## What the task asks:
The listing below must be returned in full and unchanged, without the images it carries.

## Input for this task:
§

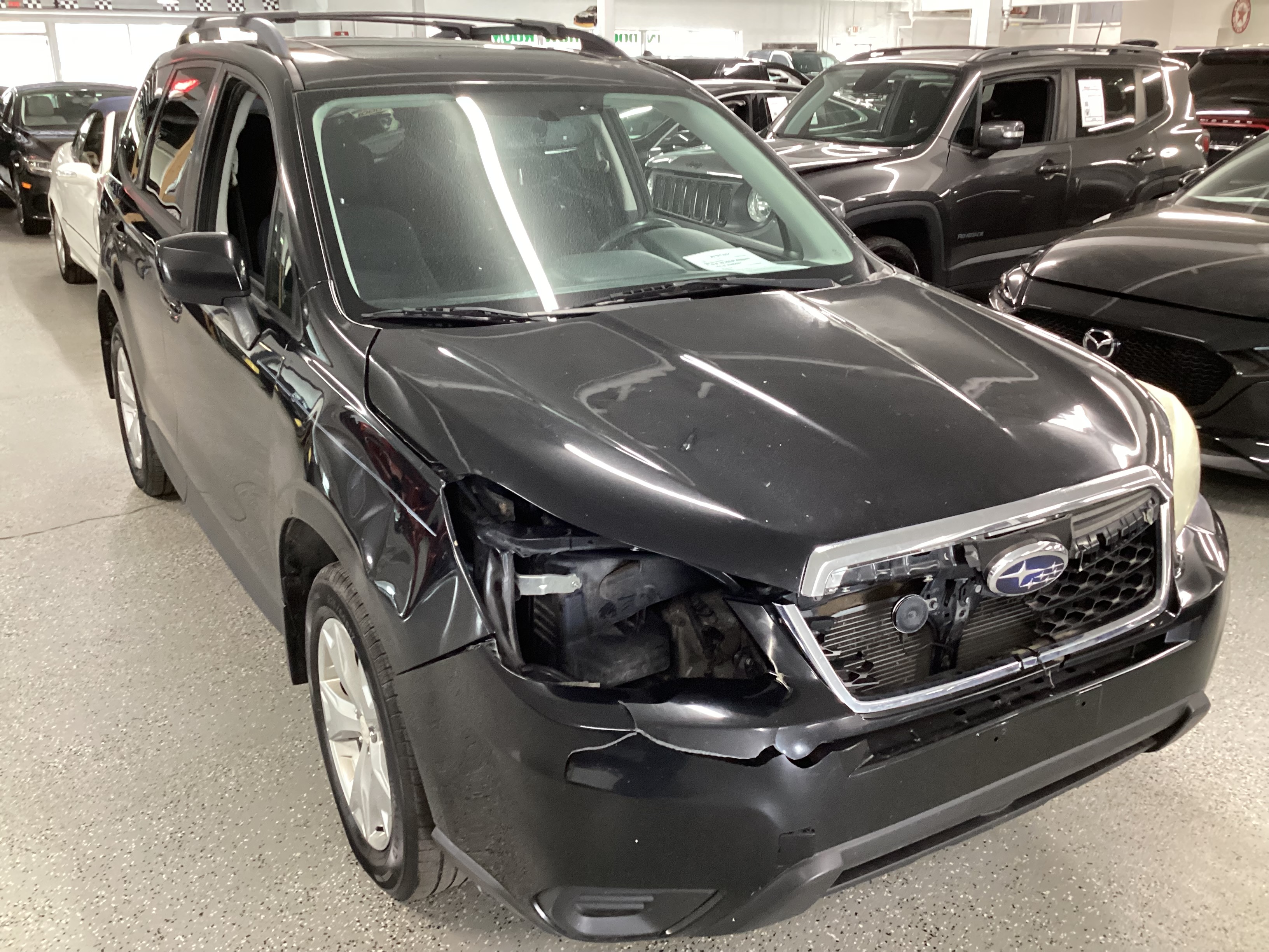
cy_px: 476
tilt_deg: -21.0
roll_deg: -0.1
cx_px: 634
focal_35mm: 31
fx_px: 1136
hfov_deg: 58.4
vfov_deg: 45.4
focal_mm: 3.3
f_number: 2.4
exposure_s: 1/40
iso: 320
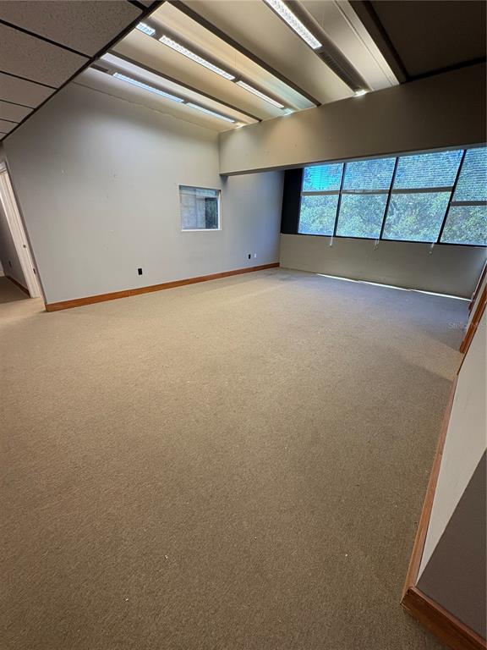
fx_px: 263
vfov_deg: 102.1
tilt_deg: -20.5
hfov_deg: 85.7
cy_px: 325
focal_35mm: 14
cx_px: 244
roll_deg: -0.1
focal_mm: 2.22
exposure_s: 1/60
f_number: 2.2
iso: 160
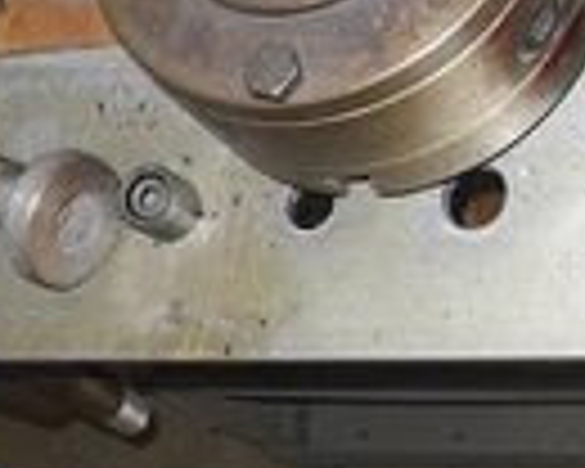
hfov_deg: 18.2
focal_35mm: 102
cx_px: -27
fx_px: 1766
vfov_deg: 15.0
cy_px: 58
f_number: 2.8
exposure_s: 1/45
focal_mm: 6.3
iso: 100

§

## Reply to the exercise:
cy_px: 476
tilt_deg: -21.0
roll_deg: -0.1
cx_px: 634
focal_35mm: 31
fx_px: 1136
hfov_deg: 58.4
vfov_deg: 45.4
focal_mm: 3.3
f_number: 2.4
exposure_s: 1/40
iso: 320
fx_px: 263
vfov_deg: 102.1
tilt_deg: -20.5
hfov_deg: 85.7
cy_px: 325
focal_35mm: 14
cx_px: 244
roll_deg: -0.1
focal_mm: 2.22
exposure_s: 1/60
f_number: 2.2
iso: 160
hfov_deg: 18.2
focal_35mm: 102
cx_px: -27
fx_px: 1766
vfov_deg: 15.0
cy_px: 58
f_number: 2.8
exposure_s: 1/45
focal_mm: 6.3
iso: 100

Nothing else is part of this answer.